(Collected data)
= = =

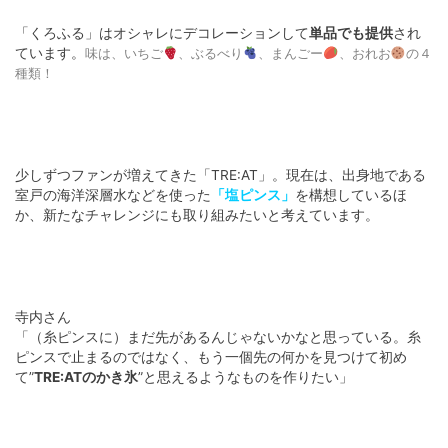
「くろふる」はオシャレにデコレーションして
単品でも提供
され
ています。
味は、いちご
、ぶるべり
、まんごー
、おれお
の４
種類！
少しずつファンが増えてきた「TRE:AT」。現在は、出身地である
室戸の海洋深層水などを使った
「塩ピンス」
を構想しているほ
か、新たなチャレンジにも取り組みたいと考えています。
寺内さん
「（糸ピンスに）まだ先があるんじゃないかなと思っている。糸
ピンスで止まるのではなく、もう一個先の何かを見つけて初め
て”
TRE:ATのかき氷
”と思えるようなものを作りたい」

= = =

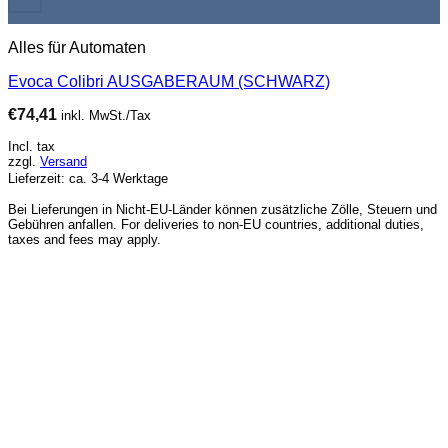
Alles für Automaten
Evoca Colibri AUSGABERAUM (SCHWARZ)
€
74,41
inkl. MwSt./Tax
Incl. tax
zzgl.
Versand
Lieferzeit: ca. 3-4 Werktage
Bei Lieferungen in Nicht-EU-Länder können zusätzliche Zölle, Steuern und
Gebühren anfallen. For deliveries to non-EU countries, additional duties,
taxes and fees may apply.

= = =

*EXERCISE DIRECTIONS*.
Render the part of the entries that opens with the line containing "Alles für Automaten" and closes with the line containing "taxes and fees may apply." as a Markdown table with the columns Row and Text. Give each line a row number and skip any blank lines.

*RESULT OF THIS EXERCISE*.
| Row | Text |
|---|---|
| 1 | Alles für Automaten |
| 2 | Evoca Colibri AUSGABERAUM (SCHWARZ) |
| 3 | € |
| 4 | 74,41 |
| 5 | inkl. MwSt./Tax |
| 6 | Incl. tax |
| 7 | zzgl. |
| 8 | Versand |
| 9 | Lieferzeit: ca. 3-4 Werktage |
| 10 | Bei Lieferungen in Nicht-EU-Länder können zusätzliche Zölle, Steuern und |
| 11 | Gebühren anfallen. For deliveries to non-EU countries, additional duties, |
| 12 | taxes and fees may apply. |